# Action item
An exact transcription of every entry is required, with the images left out.

(Circuit design text data)

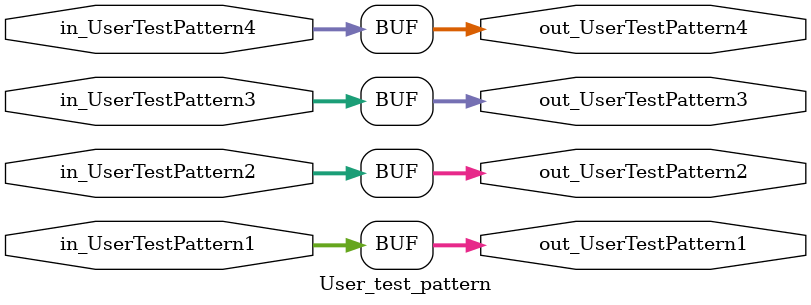
<source format=sv>
`timescale 1ns / 1ps


module User_test_pattern(
input  [15:0] in_UserTestPattern1,
input  [15:0] in_UserTestPattern2,
input  [15:0] in_UserTestPattern3,
input  [15:0] in_UserTestPattern4,

output [15:0] out_UserTestPattern1,
output [15:0] out_UserTestPattern2,
output [15:0] out_UserTestPattern3,
output [15:0] out_UserTestPattern4
    );
    
  assign out_UserTestPattern1 = in_UserTestPattern1;
  assign out_UserTestPattern2 = in_UserTestPattern2;
  assign out_UserTestPattern3 = in_UserTestPattern3;
  assign out_UserTestPattern4 = in_UserTestPattern4;
  
  
endmodule

</source>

# Response area
<source format=sv>
`timescale 1ns / 1ps


module User_test_pattern(
input  [15:0] in_UserTestPattern1,
input  [15:0] in_UserTestPattern2,
input  [15:0] in_UserTestPattern3,
input  [15:0] in_UserTestPattern4,

output [15:0] out_UserTestPattern1,
output [15:0] out_UserTestPattern2,
output [15:0] out_UserTestPattern3,
output [15:0] out_UserTestPattern4
    );
    
  assign out_UserTestPattern1 = in_UserTestPattern1;
  assign out_UserTestPattern2 = in_UserTestPattern2;
  assign out_UserTestPattern3 = in_UserTestPattern3;
  assign out_UserTestPattern4 = in_UserTestPattern4;
  
  
endmodule

</source>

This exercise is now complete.